Out-Law Guide | 23 Nov 2018 | 12:48 pm | 3 min. read
In the UK, statutory adjudication is a mandatory right in disputes arising under 'construction contracts', as defined in section104 of the Housing Grants, Construction and Regeneration Act of 1996 (Construction Act). Less commonly, parties may also agree to refer disputes to adjudication through contractual agreement.
This guide deals with the adjudication procedure in the Construction Act and how it compares to other forms of dispute resolution common in the construction industry.
Adjudication is a very quick process in comparison to other more formal methods. The adjudicator has 28 days to decide the dispute once it has been referred to him. This period can be extended to 42 days by the referring party, or longer by the agreement of both parties. With limited rights to challenge the decision even if it is wrong, adjudication is often termed "quick and dirty" justice.
In comparison to adjudication, the timeframe for mediations depends upon the parties' agreement. Mediations are usually fixed for one or two days initially but complex, multi-party disputes can result in much longer mediations.
Litigation and arbitration can take years to conclude depending on party and court or tribunal availability. In litigation the procedural timetable is fixed by the court; in arbitration it is largely agreed between the parties. While these processes may be objectively viewed as more thorough than adjudication in terms of the ability of the tribunal to give due consideration to the issues, a significant time invested is required by both parties.
Only one dispute can be referred to an adjudicator at any one time. Combined with the quick timetable and the fact that hearings and meetings between the parties are rare, the cost of adjudications is usually low compared to other more formal processes.
The parties are able to agree that the adjudicator's fees and expenses can be allocated between the parties, provided the term is set out in writing and is contained in the construction contract, but the parties can only agree that the adjudicator has power to allocate the parties' costs if the agreement is made in writing after the notice of adjudication is given. In practice, this often means that parties bear their own costs of adjudication.
Costs are usually low and consist primarily of the mediator's fees, any venue hire costs and the legal fees in preparing and attending the mediation.
These are both expensive processes because they run for a long time and because of the procedures involved.. In litigation the costs of the disclosure and trial phases of the dispute are usually the most expensive as these involve very time-intensive exercises and the engagement of third party disclosure providers or counsel. Such processes do not feature in adjudications. However, the advantage these processes have over adjudication is the prospect of recovery of some or all of a party's costs from the other side.
The process is less formal than arbitration or litigation.

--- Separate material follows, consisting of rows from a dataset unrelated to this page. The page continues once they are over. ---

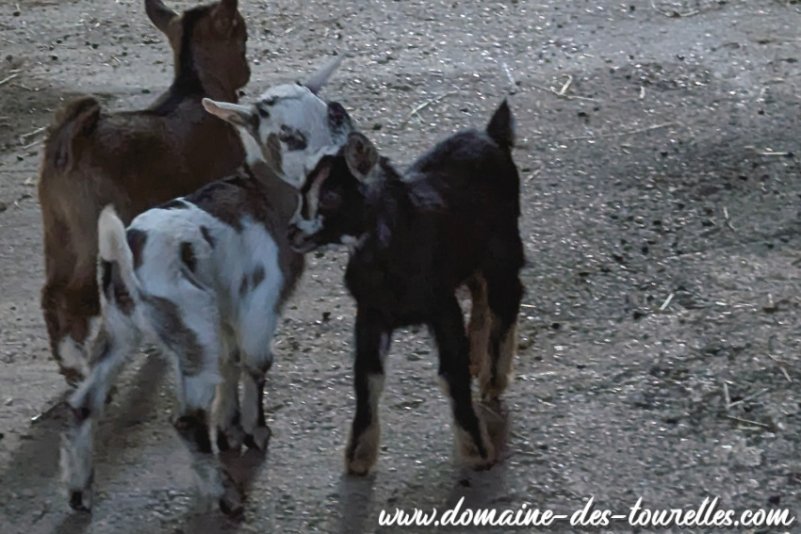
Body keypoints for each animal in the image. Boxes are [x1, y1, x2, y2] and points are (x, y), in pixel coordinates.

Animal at [38, 0, 250, 386]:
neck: (195, 86)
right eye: (242, 36)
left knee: (52, 292)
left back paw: (69, 365)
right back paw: (79, 366)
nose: (246, 72)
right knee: (75, 295)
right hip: (87, 227)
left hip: (57, 227)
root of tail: (71, 141)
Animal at [60, 70, 354, 516]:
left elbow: (231, 363)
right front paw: (255, 431)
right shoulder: (259, 306)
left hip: (120, 329)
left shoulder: (230, 304)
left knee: (83, 404)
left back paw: (79, 492)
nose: (338, 114)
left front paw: (230, 430)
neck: (265, 195)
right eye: (288, 134)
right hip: (192, 326)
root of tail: (126, 255)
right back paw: (226, 496)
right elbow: (256, 365)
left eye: (317, 101)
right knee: (186, 420)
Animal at [287, 100, 524, 475]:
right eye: (303, 189)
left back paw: (492, 377)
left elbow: (451, 374)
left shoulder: (441, 307)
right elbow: (367, 378)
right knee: (479, 289)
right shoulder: (371, 313)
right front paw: (359, 455)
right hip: (470, 252)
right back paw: (477, 354)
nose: (292, 233)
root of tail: (492, 135)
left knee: (507, 297)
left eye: (332, 196)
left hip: (503, 247)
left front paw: (477, 450)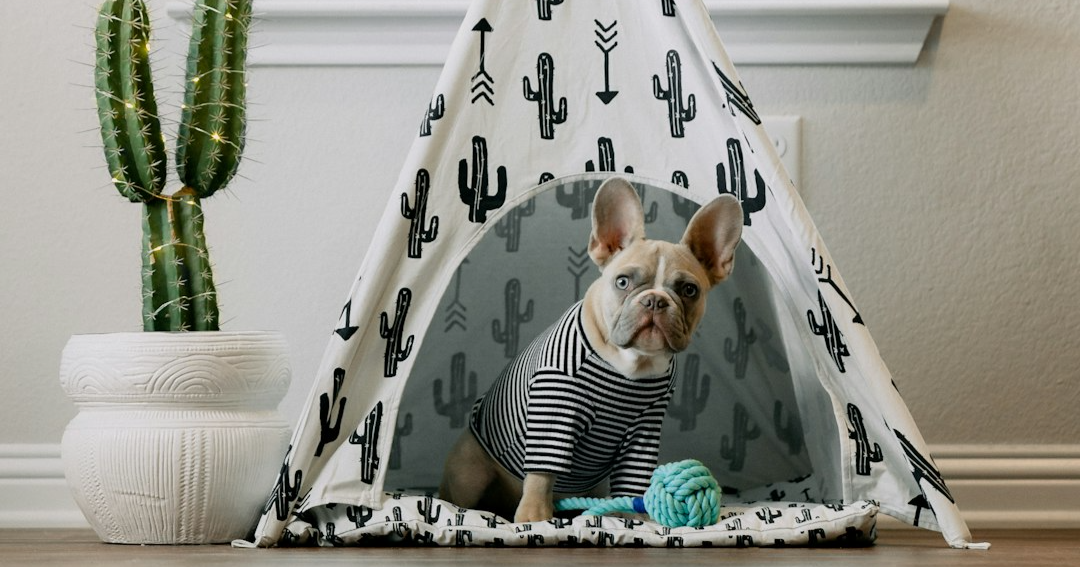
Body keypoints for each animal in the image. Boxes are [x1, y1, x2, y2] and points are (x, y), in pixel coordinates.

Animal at [439, 176, 743, 523]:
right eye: (623, 282)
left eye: (689, 290)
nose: (654, 300)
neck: (632, 365)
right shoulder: (553, 413)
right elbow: (542, 473)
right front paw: (534, 517)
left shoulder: (644, 428)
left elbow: (633, 479)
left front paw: (640, 520)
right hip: (470, 470)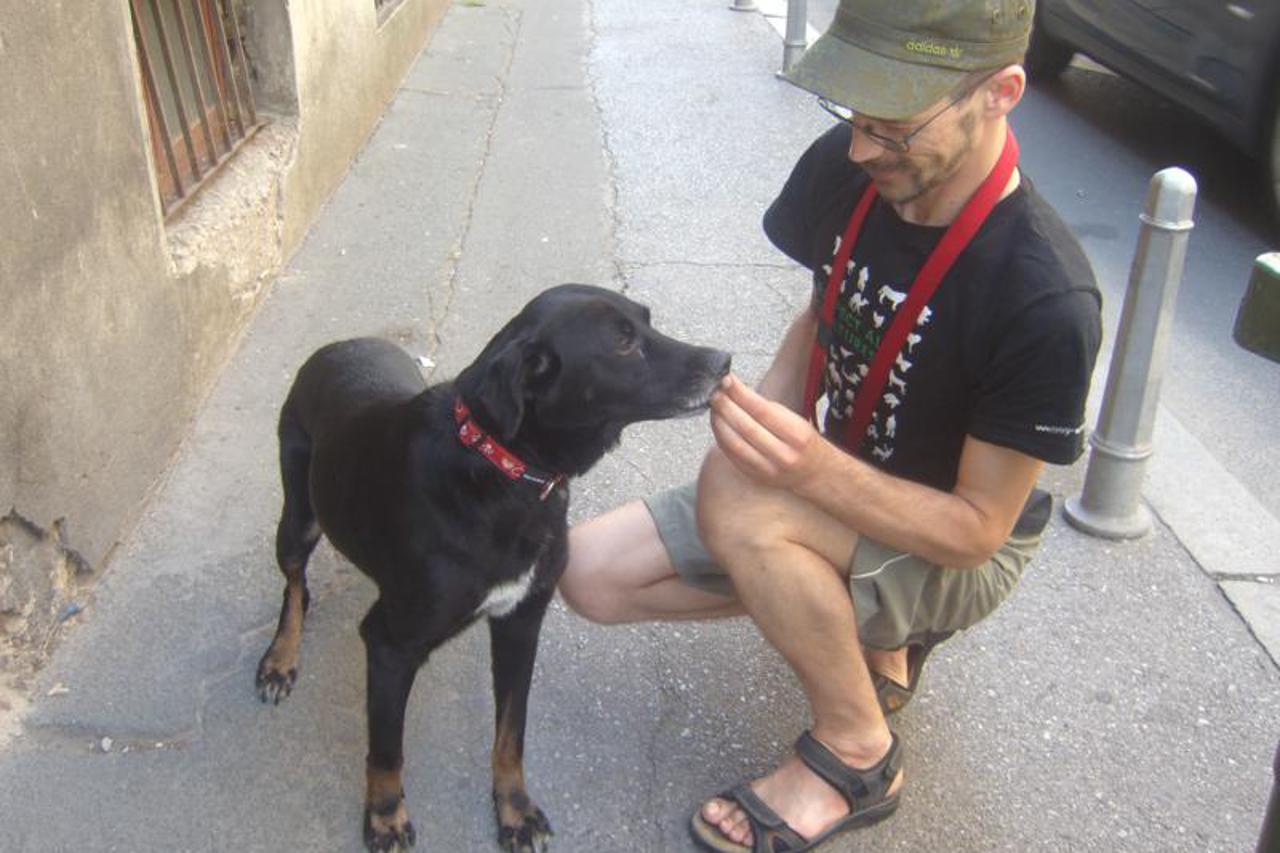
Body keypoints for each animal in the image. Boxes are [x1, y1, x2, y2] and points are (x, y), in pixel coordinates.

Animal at [254, 284, 731, 852]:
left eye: (647, 321)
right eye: (622, 342)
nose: (724, 363)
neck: (504, 470)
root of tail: (340, 345)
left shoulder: (520, 622)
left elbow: (510, 735)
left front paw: (514, 810)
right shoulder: (391, 644)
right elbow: (387, 752)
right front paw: (386, 817)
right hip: (300, 517)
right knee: (295, 586)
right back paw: (280, 659)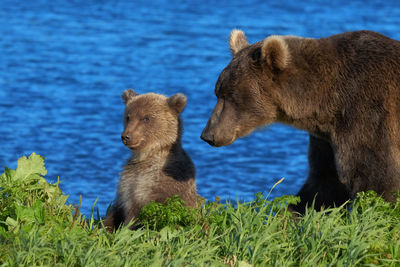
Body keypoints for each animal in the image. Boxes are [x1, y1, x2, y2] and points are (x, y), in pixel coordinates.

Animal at [202, 29, 400, 214]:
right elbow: (323, 182)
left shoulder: (366, 114)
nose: (208, 135)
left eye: (230, 96)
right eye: (217, 93)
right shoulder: (326, 138)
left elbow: (375, 179)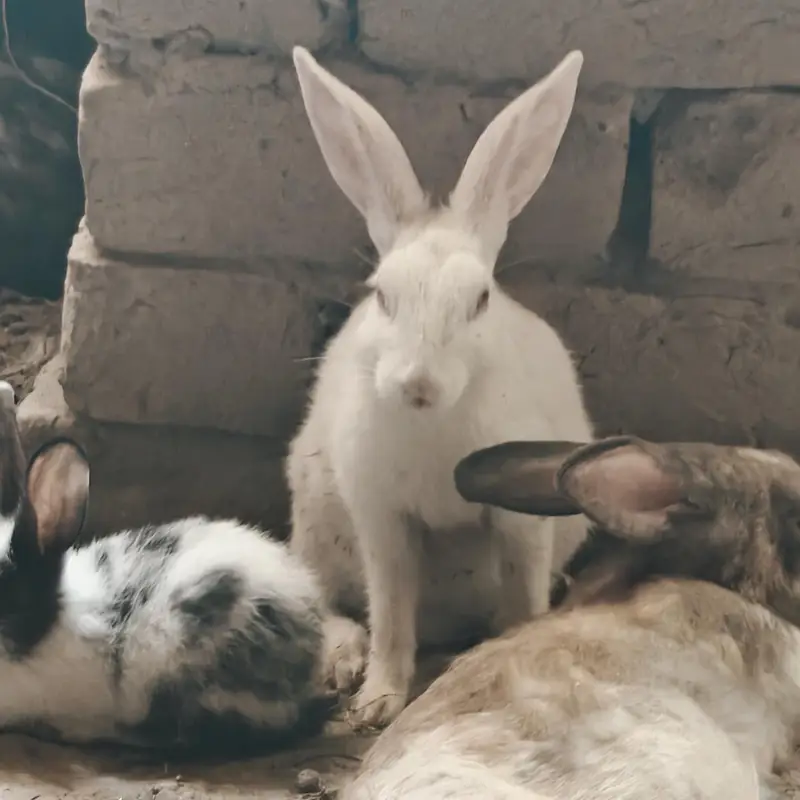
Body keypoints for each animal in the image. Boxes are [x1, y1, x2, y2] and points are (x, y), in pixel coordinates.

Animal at [286, 46, 595, 729]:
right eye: (381, 295)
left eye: (479, 299)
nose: (418, 385)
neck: (433, 426)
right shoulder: (381, 518)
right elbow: (390, 611)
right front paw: (378, 702)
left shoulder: (522, 521)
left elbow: (523, 597)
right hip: (315, 521)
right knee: (327, 600)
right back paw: (342, 663)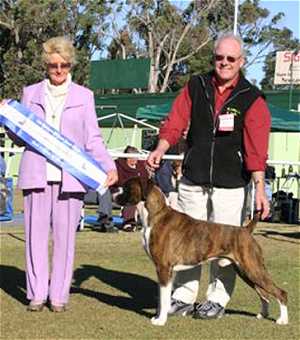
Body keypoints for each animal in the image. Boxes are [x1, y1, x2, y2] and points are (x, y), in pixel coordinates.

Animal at [116, 177, 288, 326]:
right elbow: (162, 297)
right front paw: (158, 317)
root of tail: (246, 230)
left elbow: (163, 299)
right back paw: (262, 314)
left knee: (280, 293)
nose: (113, 191)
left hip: (253, 269)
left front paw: (161, 320)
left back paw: (282, 320)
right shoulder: (163, 271)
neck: (156, 215)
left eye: (126, 187)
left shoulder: (163, 268)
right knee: (264, 294)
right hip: (246, 271)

Strict rules of evidence do not apply and the parties produce only the documents that they rely upon.
Rules of procedure are selected by the parties and are usually the rules of the adjudicator nominating body, such as RICS or TECSA. The adjudicator must also abide by the rules of natural justice in conducting the adjudication and arriving at a decision. The adjudication process and decision is confidential unless it becomes the subject of enforcement proceedings or a challenge in court or through arbitration.

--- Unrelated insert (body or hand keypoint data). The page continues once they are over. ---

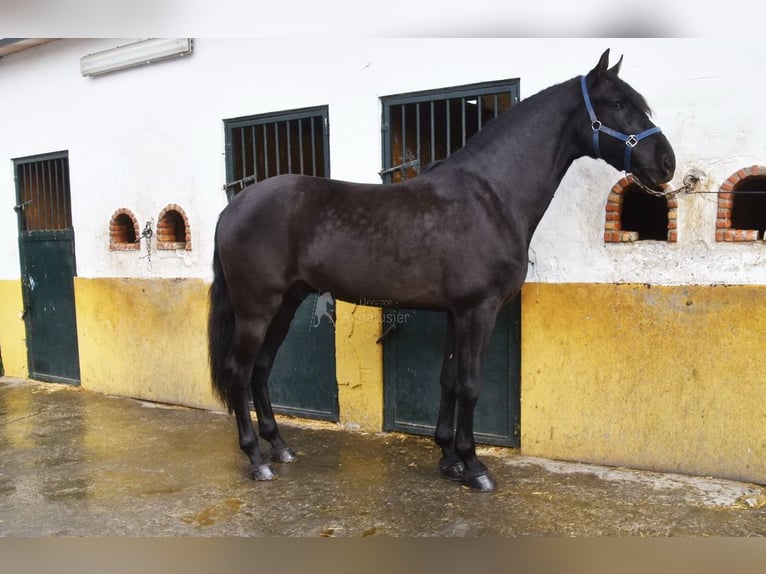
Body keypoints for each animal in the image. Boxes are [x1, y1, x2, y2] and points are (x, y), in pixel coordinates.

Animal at [208, 49, 676, 492]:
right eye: (617, 103)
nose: (666, 163)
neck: (492, 197)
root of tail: (233, 207)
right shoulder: (477, 311)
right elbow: (470, 384)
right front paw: (474, 467)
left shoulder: (455, 314)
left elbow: (449, 380)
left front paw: (449, 458)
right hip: (256, 310)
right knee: (239, 372)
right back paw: (257, 460)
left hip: (286, 304)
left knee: (261, 369)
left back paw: (280, 446)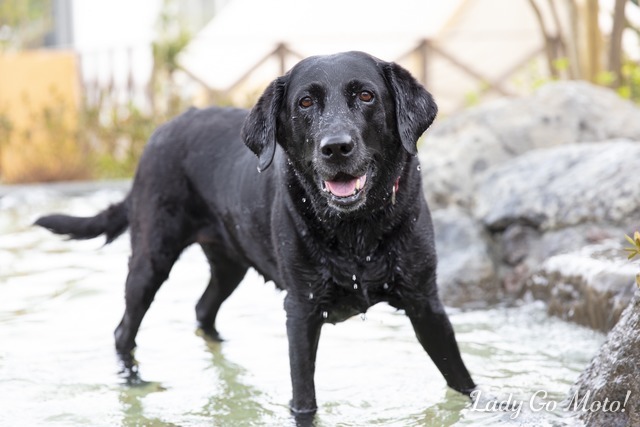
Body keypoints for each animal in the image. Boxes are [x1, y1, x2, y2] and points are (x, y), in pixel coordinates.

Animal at [35, 50, 476, 414]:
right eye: (305, 102)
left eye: (366, 96)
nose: (336, 147)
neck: (357, 232)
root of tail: (161, 131)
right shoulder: (301, 311)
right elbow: (304, 400)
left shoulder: (425, 302)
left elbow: (461, 378)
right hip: (150, 260)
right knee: (124, 330)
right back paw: (134, 382)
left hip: (231, 263)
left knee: (203, 309)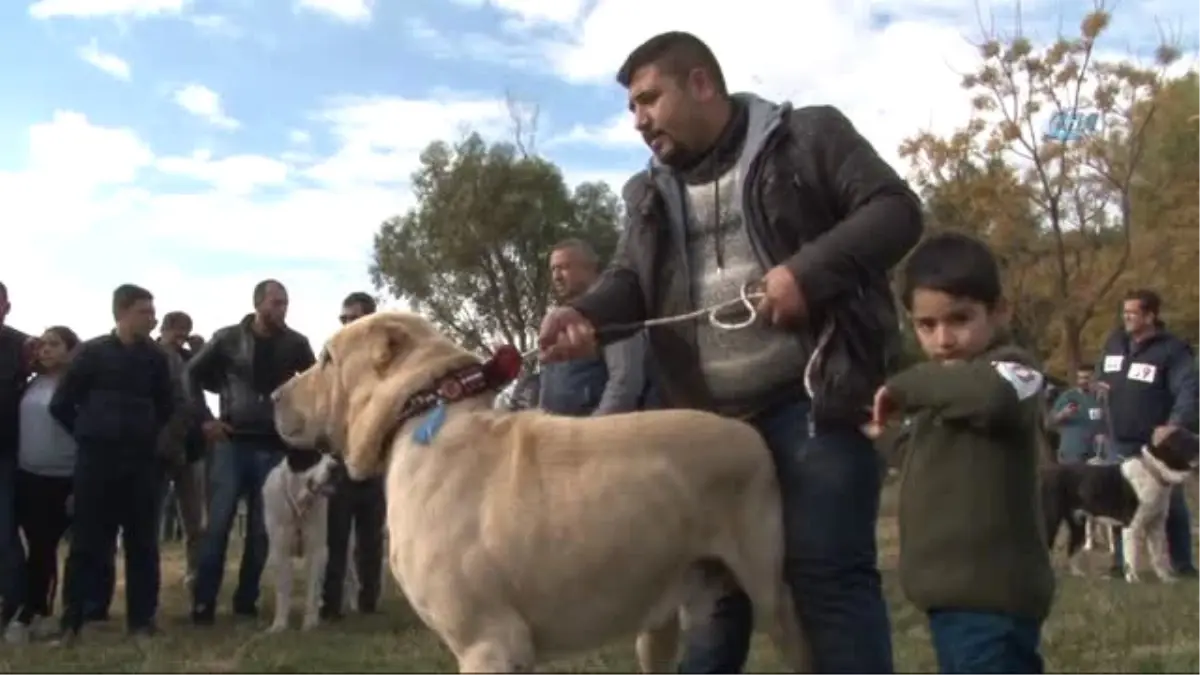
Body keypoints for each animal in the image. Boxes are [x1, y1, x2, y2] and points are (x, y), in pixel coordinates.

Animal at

Mediation an be as informal as the parties wish. The parties produce only those documents that they wish to support their negotiating position. Mediation is private, confidential and conducted on a 'without prejudice' basis.
Arbitration is more formal than adjudication but less formal than litigation. Strict rules of evidence do not apply but the arbitral rules agreed by the parties usually dictate the process of production of evidence and, in contrast to adjudication, the disclosure process usually involves the production of categories of documents requested by the other party. Arbitration is confidential unless the subject of court intervention.

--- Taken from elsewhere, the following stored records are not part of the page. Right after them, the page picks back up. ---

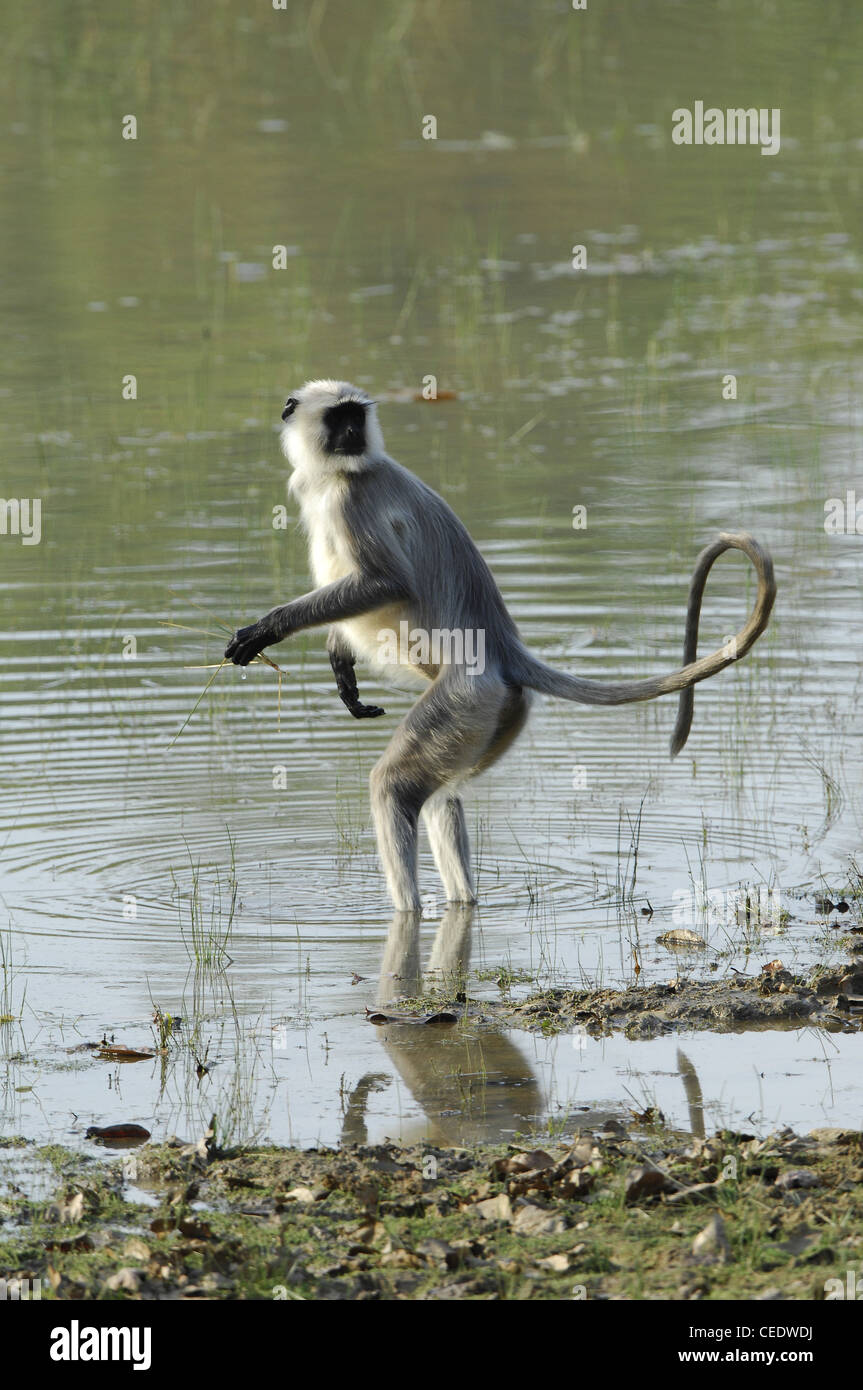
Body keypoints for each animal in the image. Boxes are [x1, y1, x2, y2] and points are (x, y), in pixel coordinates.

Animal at [223, 386, 772, 917]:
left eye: (354, 416)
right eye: (340, 420)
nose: (355, 434)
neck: (342, 471)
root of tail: (504, 649)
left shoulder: (348, 499)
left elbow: (386, 583)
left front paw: (267, 628)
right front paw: (342, 669)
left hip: (467, 697)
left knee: (394, 785)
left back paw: (407, 911)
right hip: (492, 712)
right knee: (442, 794)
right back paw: (462, 898)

This is the most formal dispute resolution procedure. In the UK the process is governed by the Civil Procedure Rules which are rigid and applied strictly. Strict rules of evidence are imposed. For example, rules of disclosure provide that a party must produce all documents that both support and are adverse to its case, though the courts of England and Wales are currently running a number of disclosure pilots in this regard. All court documents and the judgment are public and accessible.
Usually monetary, time related remedies or declaratory relief are sought in adjudication. The adjudication process is not deemed suitable for parties seeking creative remedies or for overly complex technical or factual disputes.
The remedies or resolutions available in mediation are wide ranging. The parties need not confine themselves to strict legal remedies and the parties can be creative in reaching an agreement on a solution suitable for their needs.
The remedies available in arbitration are wider than adjudication but more restricted than mediation. The remedies requested must be legal remedies capable of being performed, subject to rules or laws surrounding the arbitration and enforcement of certain issues. Creative remedies are not possible.
The remedies sought in litigation must be legal remedies and cannot be creative. However, the court has wider powers than those of an adjudicator or arbitrator and can grant additional remedies such as injunctions, orders relating to security and witness summons etc.